After two wrecks during Speedweeks, Matt Kenseth finally made it unscathed to the finish line.
Kenseth nipped Kevin Harvick and Kasey Kahne at the finish line Thursday night to win the first of two Daytona 500 qualifying races.
"It makes up a little bit for the rest of the week — the rest of the week I haven't been very coordinated," Kenseth said. "I was kind of embarrassed walking in the garage. You feel like people are kind of looking at you cross-eyed."
Kenseth led two times for 31 of the 60 laps, but Harvick pulled out on the final lap to make his bid for the victory. Then Kahne pulled out of line to make it three-wide.
But Kenseth stayed on the gas of his Joe Gibbs Racing Toyota on the top of the track and was the first car across the finish line in what fans hope was a preview of Sunday's season-opening race.
"We just had a three-wide finish for the win," Harvick said. "I guess if you guys don't like that, we'll have to try something different."
After the race, Harvick was informed while sitting in the Fox Sports 1 studio as an analyst for the second race that his Chevrolet, sponsored by Budweiser had failed post-race inspection for the first Budweiser Duel.
"Yeah, well, well, that's no good," said Harvick, who will have to start at the back of the Daytona 500 field as penalty. He'll be joining Stewart-Haas Racing teammates Tony Stewart and Danica Patrick, who also have to fall to the back for making unapproved engine changes.
Cole Whitt and Alex Bowman, both rookies, raced their way into the 43-driver field via the available transfer spots.
"It's a huge sigh of relief," said Bowman, who drove a Toyota for BK Racing. "It's huge for me and my family. Shoot, we're in the Daytona 500. It's something I watched every year as a kid."
Whitt battled back in a car that was damaged in Wednesday's practice and had to be rebuilt after teammate Parker Kligerman also wrecked. Kligerman needed a backup car, and Swan Racing only had one, so the team was forced to rebuild Whitt's Toyota.
Kligerman was in the same 150-mile qualifying race as Whitt, but finished 18th and didn't transfer into the Daytona 500. He had to wait for the second Budweiser 150 Mile to see if he made the field.
It was a wild turn of events for Kligerman, who was turned upside down for the first time in his career in Wednesday's wreck, then landed a sponsor for the Daytona 500 in Lending Tree on Thursday morning, then had to sweat out his spot in the "Great American Race."
Kligerman's backup car wasn't as good as his primary, and he struggled on the final lap, when he dropped from ninth to 18th.
"I actually had my wheel all set wrong, so I was fighting with a wheel in the wrong position," he said. "It felt like we were going to have a solid finish there. Then (Greg) Biffle started hitting me in the bumper pretty hard. I looked down and my gauges were flashing. I suddenly started to lose power, lose power, lose power until it was cut off. I pulled down because I didn't want to get wrecked, obviously, because we can make it in on points.

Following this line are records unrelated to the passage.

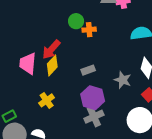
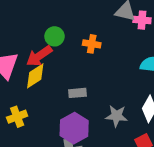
green circle: (76, 21) -> (55, 36), moved
gray star: (123, 80) -> (116, 116), turned -30

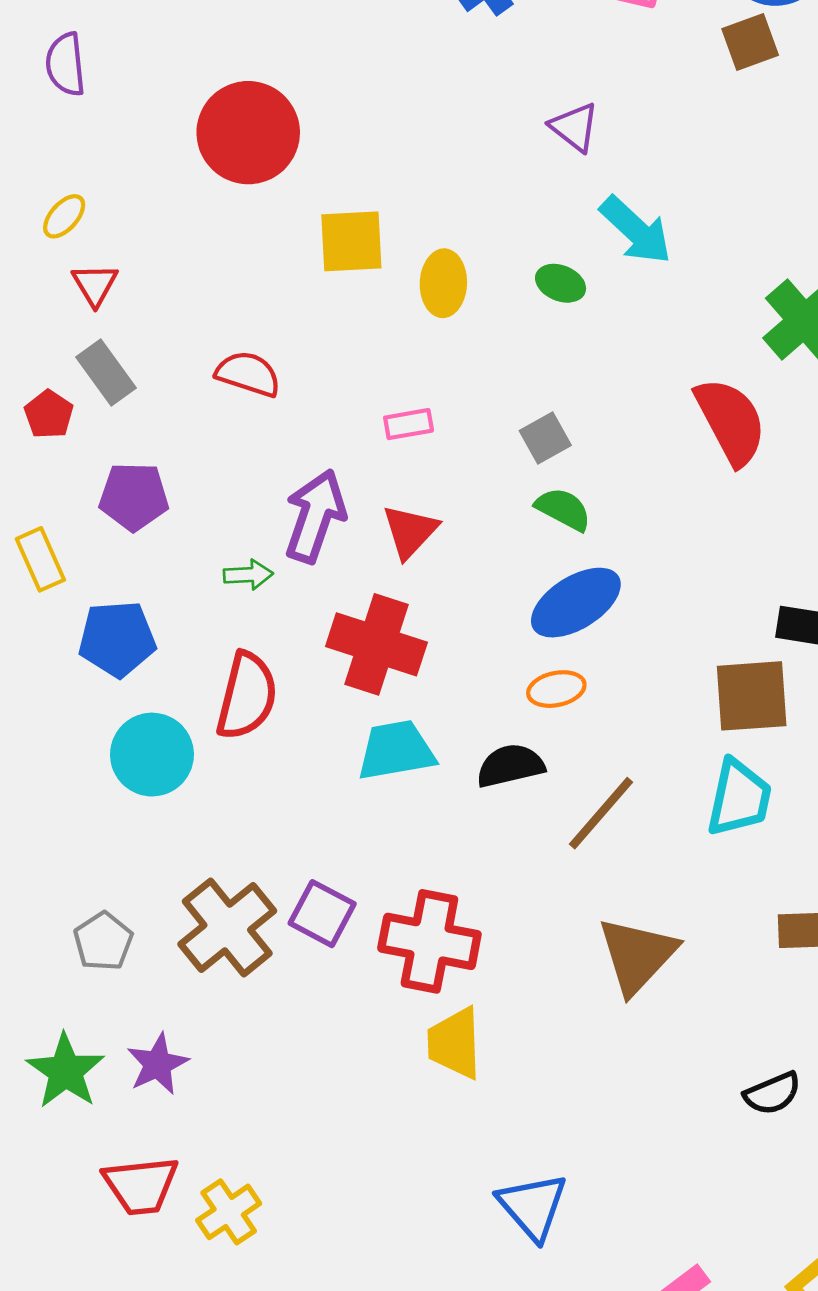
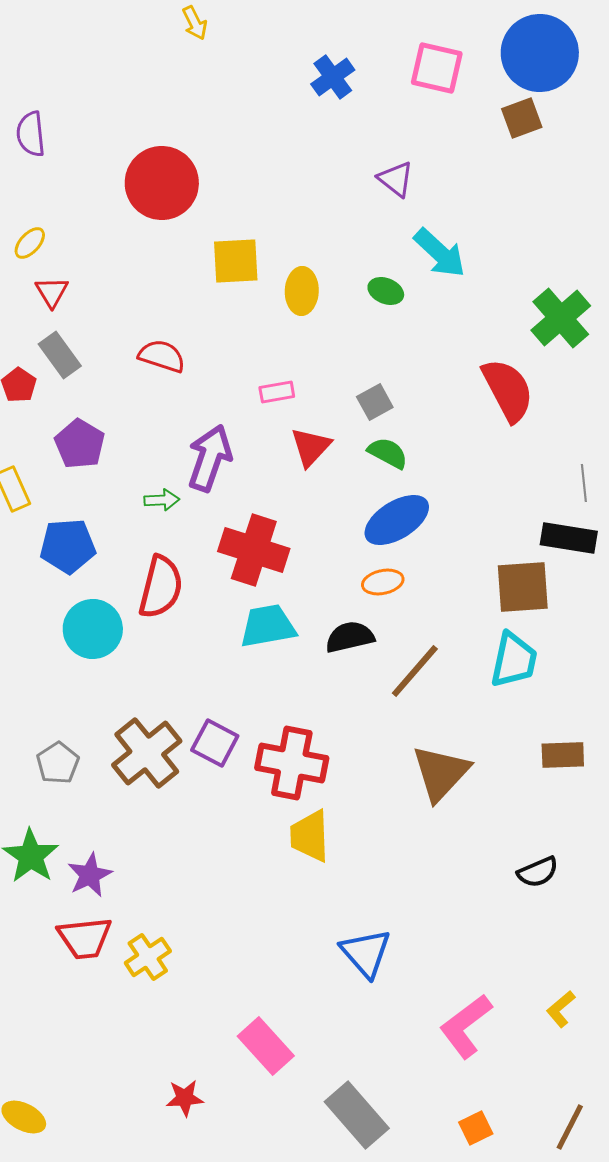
purple pentagon: (134, 497) -> (80, 444), turned 30
red triangle: (410, 531) -> (311, 447), moved
purple star: (158, 1064) -> (90, 875), moved

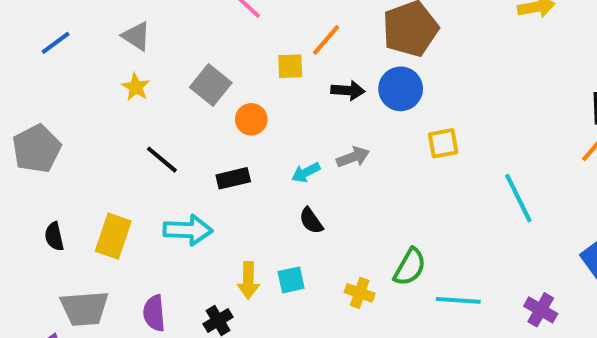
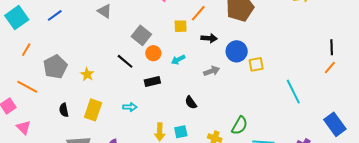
blue line: (56, 43) -> (55, 15), moved
yellow star: (136, 87) -> (87, 74), moved
blue circle: (401, 89) -> (237, 51), moved
orange circle: (251, 119) -> (153, 53), moved
black line: (162, 160) -> (125, 61), moved
cyan arrow: (306, 172) -> (178, 60), moved
cyan arrow: (188, 230) -> (130, 107), size x0.6

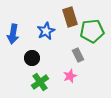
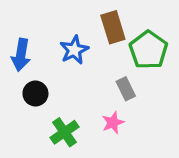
green pentagon: (92, 31) -> (148, 50), turned -30
black circle: (32, 58) -> (35, 94), moved

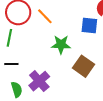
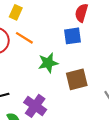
brown square: (83, 66) -> (77, 79), turned -35

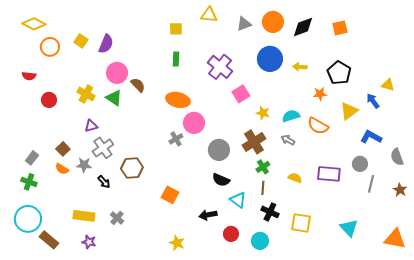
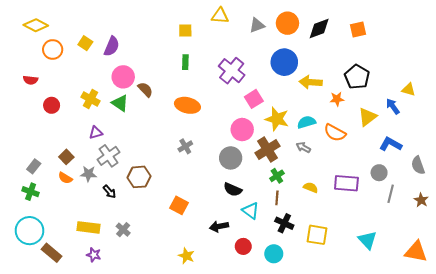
yellow arrow: (300, 67) -> (311, 82), moved, size x1.5
yellow star: (263, 113) -> (277, 119), size x1.6
pink circle: (194, 123) -> (242, 130), moved

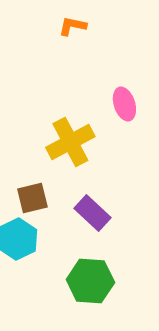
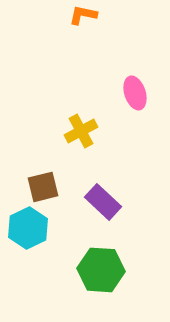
yellow cross: (70, 142) -> (81, 131), size x0.7

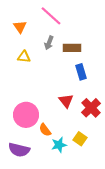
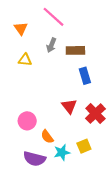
pink circle: (26, 115) -> (27, 121), size x0.7
yellow square: (80, 139) -> (84, 146), turned 32
purple semicircle: (19, 150) -> (35, 159), moved

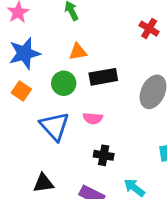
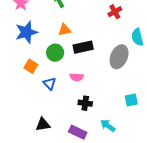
red cross: (149, 29) -> (115, 12), turned 32
orange square: (21, 91) -> (31, 66), moved
blue triangle: (55, 126) -> (50, 84), size x0.6

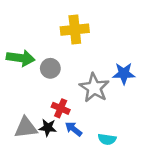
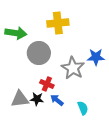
green arrow: (21, 58) -> (16, 33), moved
gray circle: (50, 68) -> (39, 53), size x1.5
cyan semicircle: (107, 139) -> (83, 108), turned -120

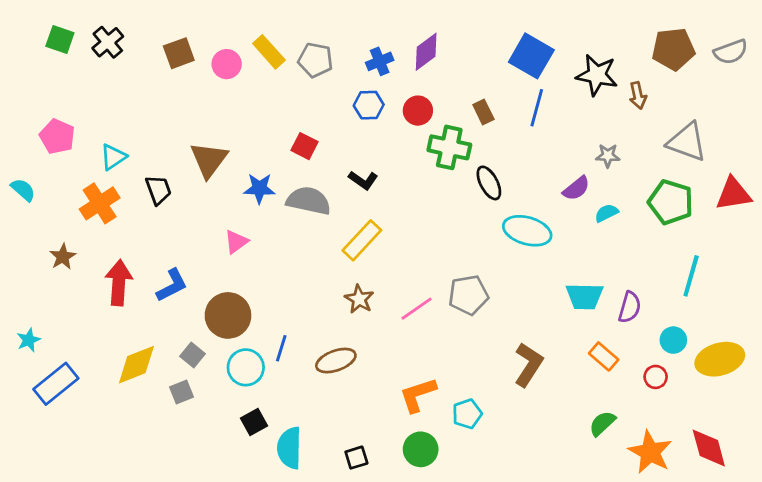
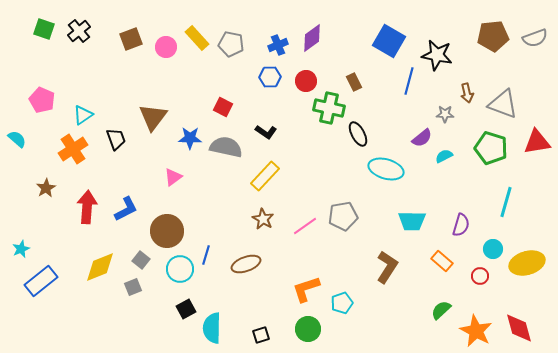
brown arrow: (638, 96) -> (467, 93), moved
blue line: (537, 108) -> (409, 81), moved
cyan trapezoid: (585, 296) -> (412, 221), moved

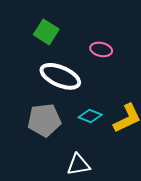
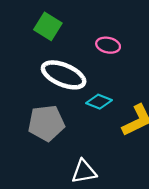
cyan diamond: (90, 116) -> (99, 102), moved

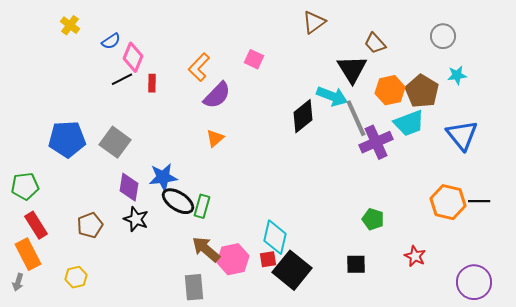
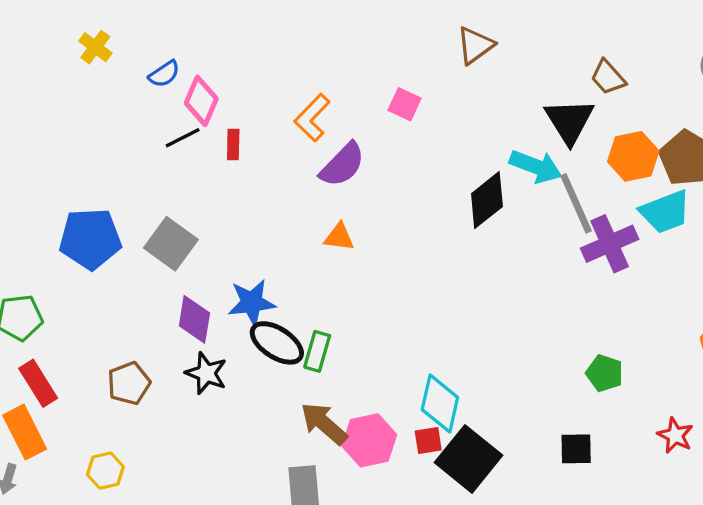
brown triangle: (314, 22) -> (475, 45), moved
orange triangle: (215, 138) -> (339, 237), turned 48

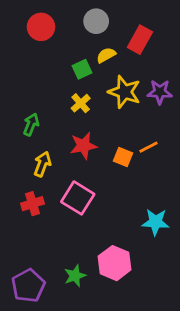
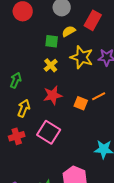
green square: (82, 69) -> (52, 41), turned 32

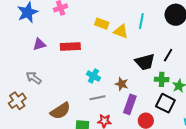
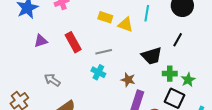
red rectangle: (70, 47) -> (73, 42), turned 66
black line: (168, 55) -> (178, 40), moved
gray arrow: (34, 78) -> (52, 80), moved
gray line: (97, 98) -> (104, 52), moved

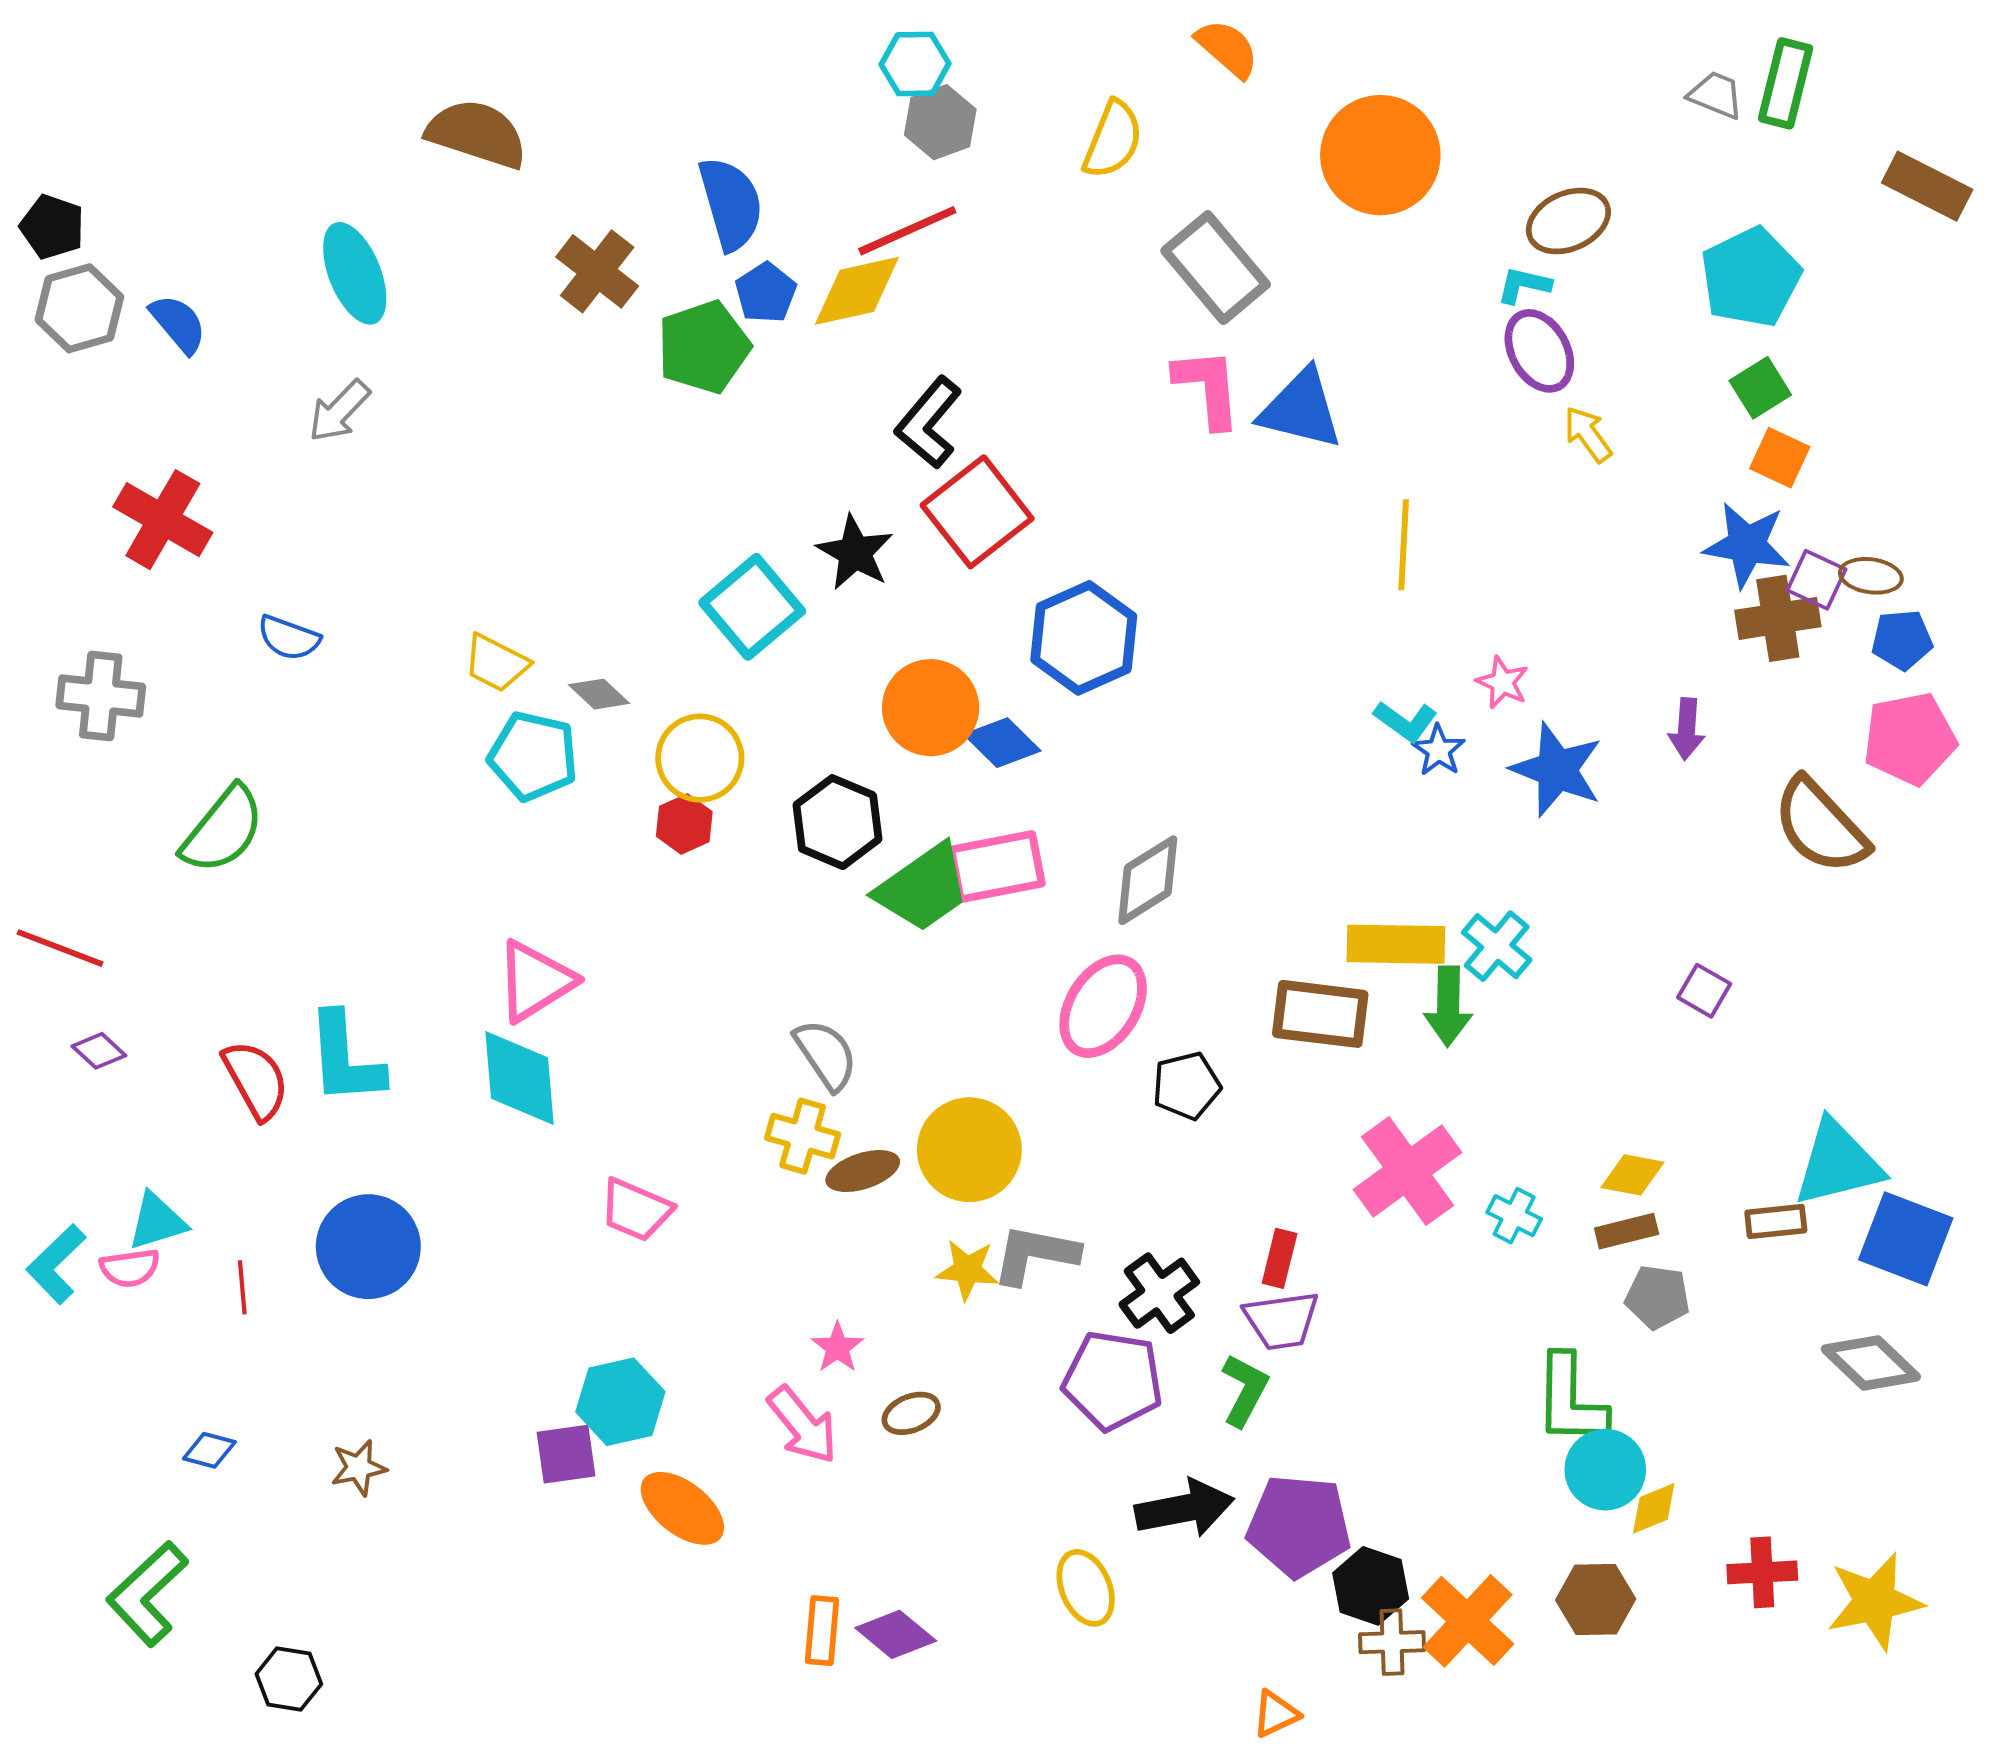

"I tried to see if we could make something happen on the bottom. But we missed it by two or three spots. Hopefully, we get in on points."
Josh Wise, driving for underfunded Phil Parsons Racing, finished sixth in the first race to make the Daytona 500.
"It's a big burden lifted off, for sure. Sleep has been light this week," Wise said.
Michael McDowell, who has three previous starts in the Daytona 500, was eliminated from the field in the first qualifying race. So was Dave Blaney, who withdrew because he didn't have a backup car after wrecking in Wednesday's practice.